With some luck, I hoped, there might be a letter or two my father wrote to his English friend during the war. Through the letters I would be able to feel the pulse of my father’s reaction as the war progressed and more people perished.
I arrived in England on June 10, 1997, two years after my father’s death. It was my very first visit to that old country, the object of agonized longing in my childhood years. Tucker and his wife, Lesley, had kindly offered to host me in their home for a day or two. During my stay, Tucker would explore my questions, reminisce, and pore over letters.
At Heathrow Airport, while I went through customs and immigration, I noticed I had broken out in sweat. I was trembling with anxiety and exhilaration. My uneasiness worsened as I waited at the cavernous Paddington Station for the train that would take me to Taunton, where Reverend Tucker would meet me. Then, as the train snaked out of the city, I was charmed by the English countryside. I took in the wide carpets of manicured green that rolled away on either side of the train as far as the eye could see. The train’s motion somehow gave the illusion of movement to the lush expanses of grass, transforming them into quietly flowing green rivers. Hillocks dotted the landscape here and there. After a while, the greenery would give way to clusters of brownstone houses, television antennas spiking from their roofs.
Two hours later (but to my mind all too soon), the train drew into Taunton station, in Somerset County, in the southwest of England. I alighted from the train, certain that Tucker would immediately recognize me, being the only black passenger descending at the station. I was pretty confident that I would recognize him, too; for, though retired in 1989 from his
pastoral post, he had told me he would be wearing his prelate’s collar. He walked toward me, beaming. His movement was sprightly, his athletic physique worthy of an old soldier. We shook hands, and then he turned and led the way. He talked as he walked, nimbly. Even then, moments after we met, there was much in his demeanor that reminded me of my father’s briskness.
In the car, the thing he asked was: How old was my father when he died? He explained that the question of age was never asked of Nigerian soldiers in Burma because some of them did not know the year of their birth. Seventy-three, I told him. “Oh,” he said, noting that that was his own present age.
Tucker’s wife, Lesley, was a biologist and retired teacher, a lanky woman with sunny eyes and a ready smile. I was charmed by her passion for birds and other wildlife. I soon found out that I was not the only African visitor to their home: a pair of flycatchers, migratory birds from southern Africa, had arrived ahead of me in May. “They come six thousand miles,” said Mrs. Tucker of the birds nesting in the front eaves of their home. “They come all that way,” she stressed, smiling, “so I think they deserve to be treated with respect.”

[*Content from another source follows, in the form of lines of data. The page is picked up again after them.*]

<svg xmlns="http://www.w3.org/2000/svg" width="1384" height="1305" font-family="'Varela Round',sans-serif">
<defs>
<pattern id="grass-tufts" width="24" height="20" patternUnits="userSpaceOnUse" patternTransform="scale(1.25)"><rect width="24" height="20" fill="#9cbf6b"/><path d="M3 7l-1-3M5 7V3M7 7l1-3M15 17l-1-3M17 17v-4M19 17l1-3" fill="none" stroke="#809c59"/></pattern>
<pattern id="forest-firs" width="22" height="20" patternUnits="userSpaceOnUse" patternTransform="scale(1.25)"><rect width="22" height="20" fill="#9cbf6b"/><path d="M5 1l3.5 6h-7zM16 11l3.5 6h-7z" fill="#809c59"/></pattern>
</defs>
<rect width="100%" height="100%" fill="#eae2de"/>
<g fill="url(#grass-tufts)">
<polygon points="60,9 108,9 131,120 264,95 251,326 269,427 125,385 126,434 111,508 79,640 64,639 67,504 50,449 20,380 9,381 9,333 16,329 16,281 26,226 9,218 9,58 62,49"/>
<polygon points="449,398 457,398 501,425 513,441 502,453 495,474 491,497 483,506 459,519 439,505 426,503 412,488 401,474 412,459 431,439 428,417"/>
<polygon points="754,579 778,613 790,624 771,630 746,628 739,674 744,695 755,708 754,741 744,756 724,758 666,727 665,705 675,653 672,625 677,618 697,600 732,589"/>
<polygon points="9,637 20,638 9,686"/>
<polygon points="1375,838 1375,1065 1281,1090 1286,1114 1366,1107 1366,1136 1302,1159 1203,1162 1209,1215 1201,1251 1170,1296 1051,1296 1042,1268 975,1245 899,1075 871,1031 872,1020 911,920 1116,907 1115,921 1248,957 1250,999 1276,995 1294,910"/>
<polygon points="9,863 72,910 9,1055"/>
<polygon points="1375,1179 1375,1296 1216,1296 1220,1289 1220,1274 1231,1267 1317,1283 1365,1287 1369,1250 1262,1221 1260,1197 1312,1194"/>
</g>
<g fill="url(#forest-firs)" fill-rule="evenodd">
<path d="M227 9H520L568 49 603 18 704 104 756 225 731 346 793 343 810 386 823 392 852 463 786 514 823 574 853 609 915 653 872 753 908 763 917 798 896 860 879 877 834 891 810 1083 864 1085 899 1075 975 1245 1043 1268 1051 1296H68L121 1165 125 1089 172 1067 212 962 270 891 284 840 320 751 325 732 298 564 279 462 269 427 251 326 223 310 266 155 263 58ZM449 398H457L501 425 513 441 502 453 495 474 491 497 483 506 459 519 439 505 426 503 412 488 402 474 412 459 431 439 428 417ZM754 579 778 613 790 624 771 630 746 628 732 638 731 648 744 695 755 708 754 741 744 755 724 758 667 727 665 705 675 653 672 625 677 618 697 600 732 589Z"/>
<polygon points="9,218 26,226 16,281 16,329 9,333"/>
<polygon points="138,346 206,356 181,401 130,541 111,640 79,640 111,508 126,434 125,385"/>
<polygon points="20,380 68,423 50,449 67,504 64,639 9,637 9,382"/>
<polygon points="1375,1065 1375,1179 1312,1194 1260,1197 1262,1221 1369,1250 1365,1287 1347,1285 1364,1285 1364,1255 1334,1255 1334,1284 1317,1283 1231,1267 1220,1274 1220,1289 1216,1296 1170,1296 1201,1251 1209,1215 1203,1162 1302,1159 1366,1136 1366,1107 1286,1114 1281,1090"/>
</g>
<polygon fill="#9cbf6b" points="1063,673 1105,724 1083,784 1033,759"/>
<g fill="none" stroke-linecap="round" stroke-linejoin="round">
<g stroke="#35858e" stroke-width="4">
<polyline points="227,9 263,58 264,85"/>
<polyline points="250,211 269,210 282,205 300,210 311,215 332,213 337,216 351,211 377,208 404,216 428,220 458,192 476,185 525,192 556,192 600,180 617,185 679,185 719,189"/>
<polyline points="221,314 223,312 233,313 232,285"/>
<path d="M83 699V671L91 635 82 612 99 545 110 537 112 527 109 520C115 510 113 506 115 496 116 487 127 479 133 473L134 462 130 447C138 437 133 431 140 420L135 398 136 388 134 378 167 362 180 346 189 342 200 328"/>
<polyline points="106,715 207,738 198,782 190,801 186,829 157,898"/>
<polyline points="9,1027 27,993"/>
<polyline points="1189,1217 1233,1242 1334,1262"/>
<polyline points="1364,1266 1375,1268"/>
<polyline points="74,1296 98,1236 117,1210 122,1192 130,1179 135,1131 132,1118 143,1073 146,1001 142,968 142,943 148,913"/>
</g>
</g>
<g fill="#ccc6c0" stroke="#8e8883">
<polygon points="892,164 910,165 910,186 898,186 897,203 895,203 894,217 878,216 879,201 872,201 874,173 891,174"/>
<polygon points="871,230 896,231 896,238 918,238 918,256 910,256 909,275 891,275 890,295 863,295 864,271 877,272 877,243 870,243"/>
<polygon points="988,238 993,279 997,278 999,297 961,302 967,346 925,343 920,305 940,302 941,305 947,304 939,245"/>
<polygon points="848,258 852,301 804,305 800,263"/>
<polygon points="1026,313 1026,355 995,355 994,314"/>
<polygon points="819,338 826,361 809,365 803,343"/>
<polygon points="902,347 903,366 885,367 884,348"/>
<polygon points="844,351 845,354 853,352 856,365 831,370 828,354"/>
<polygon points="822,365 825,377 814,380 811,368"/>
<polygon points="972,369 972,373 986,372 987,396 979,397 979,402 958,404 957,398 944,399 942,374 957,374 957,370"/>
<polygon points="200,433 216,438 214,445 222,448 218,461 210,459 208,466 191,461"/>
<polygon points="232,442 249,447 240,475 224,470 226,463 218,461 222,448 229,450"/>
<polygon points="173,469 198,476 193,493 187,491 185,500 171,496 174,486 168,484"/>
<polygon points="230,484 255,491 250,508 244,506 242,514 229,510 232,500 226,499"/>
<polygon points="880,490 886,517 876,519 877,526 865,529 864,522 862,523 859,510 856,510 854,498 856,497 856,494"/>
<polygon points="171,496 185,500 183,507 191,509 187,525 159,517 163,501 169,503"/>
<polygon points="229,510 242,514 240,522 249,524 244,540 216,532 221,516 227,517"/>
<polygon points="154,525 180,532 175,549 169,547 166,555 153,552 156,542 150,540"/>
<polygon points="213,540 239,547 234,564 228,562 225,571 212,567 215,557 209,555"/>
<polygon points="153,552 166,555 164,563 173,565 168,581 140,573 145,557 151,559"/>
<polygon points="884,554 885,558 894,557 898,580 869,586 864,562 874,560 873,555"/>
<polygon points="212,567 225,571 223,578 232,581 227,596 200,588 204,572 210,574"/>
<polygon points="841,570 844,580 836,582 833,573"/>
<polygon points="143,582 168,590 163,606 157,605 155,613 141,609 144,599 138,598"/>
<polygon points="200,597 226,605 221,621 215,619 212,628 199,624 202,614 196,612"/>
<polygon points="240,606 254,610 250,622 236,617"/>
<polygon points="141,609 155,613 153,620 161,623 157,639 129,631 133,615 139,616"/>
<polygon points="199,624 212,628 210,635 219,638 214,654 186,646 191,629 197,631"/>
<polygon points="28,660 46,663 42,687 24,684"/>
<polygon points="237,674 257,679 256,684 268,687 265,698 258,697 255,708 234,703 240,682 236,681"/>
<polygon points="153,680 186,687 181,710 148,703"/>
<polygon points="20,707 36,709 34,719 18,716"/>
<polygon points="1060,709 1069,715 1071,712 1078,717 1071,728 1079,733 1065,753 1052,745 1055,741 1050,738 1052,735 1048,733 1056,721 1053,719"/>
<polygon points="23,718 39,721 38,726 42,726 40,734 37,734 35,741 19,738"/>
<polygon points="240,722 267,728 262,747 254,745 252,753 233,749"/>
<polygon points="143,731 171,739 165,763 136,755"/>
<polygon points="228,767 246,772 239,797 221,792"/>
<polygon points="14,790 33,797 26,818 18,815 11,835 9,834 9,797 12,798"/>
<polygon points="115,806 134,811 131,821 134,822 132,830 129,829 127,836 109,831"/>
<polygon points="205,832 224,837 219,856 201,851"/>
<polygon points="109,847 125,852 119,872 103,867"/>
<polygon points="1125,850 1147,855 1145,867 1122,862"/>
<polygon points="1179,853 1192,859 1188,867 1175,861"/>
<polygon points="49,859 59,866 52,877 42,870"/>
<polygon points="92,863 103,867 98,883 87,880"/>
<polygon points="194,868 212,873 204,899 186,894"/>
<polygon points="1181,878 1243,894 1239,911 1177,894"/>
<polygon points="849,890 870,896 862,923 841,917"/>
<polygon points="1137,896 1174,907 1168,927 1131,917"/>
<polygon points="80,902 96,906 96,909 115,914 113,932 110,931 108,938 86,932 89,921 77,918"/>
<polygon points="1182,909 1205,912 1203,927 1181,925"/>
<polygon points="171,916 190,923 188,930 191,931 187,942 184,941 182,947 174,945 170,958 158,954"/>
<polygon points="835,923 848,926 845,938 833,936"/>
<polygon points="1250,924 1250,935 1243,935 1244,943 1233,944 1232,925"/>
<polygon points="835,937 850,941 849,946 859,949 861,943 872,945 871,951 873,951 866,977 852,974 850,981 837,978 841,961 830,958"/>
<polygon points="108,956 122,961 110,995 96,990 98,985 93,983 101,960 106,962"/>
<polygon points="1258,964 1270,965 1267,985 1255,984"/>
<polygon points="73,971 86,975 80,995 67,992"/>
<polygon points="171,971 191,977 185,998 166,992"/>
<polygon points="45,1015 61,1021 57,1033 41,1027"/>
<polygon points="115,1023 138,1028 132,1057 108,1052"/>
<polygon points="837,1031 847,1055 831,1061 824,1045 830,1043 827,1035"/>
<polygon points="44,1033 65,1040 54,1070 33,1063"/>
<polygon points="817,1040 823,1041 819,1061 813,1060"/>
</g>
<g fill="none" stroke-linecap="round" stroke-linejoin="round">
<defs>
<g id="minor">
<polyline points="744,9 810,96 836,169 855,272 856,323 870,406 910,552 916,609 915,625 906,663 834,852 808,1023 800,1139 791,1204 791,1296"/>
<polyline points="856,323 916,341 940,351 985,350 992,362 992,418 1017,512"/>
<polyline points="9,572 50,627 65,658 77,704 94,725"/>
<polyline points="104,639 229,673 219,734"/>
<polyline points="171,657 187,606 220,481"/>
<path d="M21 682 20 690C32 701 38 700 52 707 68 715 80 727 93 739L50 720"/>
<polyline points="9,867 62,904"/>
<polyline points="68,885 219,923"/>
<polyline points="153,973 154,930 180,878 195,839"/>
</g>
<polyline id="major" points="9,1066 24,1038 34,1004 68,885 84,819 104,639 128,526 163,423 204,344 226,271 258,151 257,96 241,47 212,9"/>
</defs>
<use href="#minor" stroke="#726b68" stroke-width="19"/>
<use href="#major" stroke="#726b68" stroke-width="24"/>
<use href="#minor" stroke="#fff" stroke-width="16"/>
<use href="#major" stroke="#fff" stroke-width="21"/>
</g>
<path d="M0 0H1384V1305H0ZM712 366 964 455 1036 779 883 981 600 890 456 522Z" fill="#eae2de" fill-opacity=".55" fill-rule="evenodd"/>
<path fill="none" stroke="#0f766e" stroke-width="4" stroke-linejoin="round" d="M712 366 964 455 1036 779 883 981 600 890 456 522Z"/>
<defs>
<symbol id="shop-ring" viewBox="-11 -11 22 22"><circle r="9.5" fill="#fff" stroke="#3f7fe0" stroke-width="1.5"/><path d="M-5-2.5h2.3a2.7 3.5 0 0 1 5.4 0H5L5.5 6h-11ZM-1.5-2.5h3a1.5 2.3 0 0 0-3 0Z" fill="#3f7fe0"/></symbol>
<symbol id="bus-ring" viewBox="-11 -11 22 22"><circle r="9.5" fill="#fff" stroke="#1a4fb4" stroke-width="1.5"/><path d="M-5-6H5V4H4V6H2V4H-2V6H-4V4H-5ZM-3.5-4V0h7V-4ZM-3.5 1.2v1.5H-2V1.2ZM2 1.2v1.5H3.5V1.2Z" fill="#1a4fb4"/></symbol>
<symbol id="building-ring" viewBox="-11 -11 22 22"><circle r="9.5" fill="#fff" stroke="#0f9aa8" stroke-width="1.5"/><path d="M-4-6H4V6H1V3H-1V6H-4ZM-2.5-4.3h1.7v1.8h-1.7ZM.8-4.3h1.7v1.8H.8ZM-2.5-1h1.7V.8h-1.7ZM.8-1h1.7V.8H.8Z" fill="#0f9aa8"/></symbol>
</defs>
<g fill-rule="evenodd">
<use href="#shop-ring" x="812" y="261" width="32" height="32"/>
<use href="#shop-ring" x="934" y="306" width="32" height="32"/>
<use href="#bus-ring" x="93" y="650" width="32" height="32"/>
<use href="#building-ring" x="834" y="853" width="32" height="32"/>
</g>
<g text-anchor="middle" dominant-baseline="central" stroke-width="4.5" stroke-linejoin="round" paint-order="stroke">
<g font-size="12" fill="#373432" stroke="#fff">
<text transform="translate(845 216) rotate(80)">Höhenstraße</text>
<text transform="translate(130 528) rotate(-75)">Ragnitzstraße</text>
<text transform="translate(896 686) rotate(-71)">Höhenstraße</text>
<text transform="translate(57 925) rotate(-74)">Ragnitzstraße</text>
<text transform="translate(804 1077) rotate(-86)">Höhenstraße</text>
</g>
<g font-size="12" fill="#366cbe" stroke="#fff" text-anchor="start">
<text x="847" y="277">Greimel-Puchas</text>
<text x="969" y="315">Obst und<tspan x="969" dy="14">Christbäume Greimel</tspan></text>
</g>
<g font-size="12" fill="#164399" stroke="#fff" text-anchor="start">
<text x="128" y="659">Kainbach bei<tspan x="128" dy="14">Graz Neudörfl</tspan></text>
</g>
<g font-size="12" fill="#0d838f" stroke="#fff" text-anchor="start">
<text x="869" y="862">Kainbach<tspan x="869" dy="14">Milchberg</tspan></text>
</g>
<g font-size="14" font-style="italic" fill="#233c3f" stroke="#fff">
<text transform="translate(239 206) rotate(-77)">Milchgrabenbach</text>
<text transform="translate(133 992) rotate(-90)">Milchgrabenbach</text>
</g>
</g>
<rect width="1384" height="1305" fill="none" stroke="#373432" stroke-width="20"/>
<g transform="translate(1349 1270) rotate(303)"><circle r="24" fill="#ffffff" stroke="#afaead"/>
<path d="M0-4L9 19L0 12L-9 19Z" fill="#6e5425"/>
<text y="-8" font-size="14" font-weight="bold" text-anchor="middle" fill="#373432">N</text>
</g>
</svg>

The first day I asked few questions, content to listen to Tucker’s free-floating reminiscences. He recalled how, in 1946, he had passed up the opportunity to return to England in time for Christmas, choosing instead to travel through northern Nigeria as the officer accompanying demobilized soldiers to their home areas. He talked with great feeling about a Hausa leather bag my father had sent them as a wedding present in 1965. His wife went and fetched the bag so I could see it. He recalled my father’s proficiency as a Morse radio signaler in Burma, his mastery of sophisticated American-made equipment that other signalers found challenging. “Whenever the American soldiers were not around, Christopher was usually asked to be the relief operator,” he said. “I must have sent one or two of the signals myself, but I was nowhere near as good as your father.”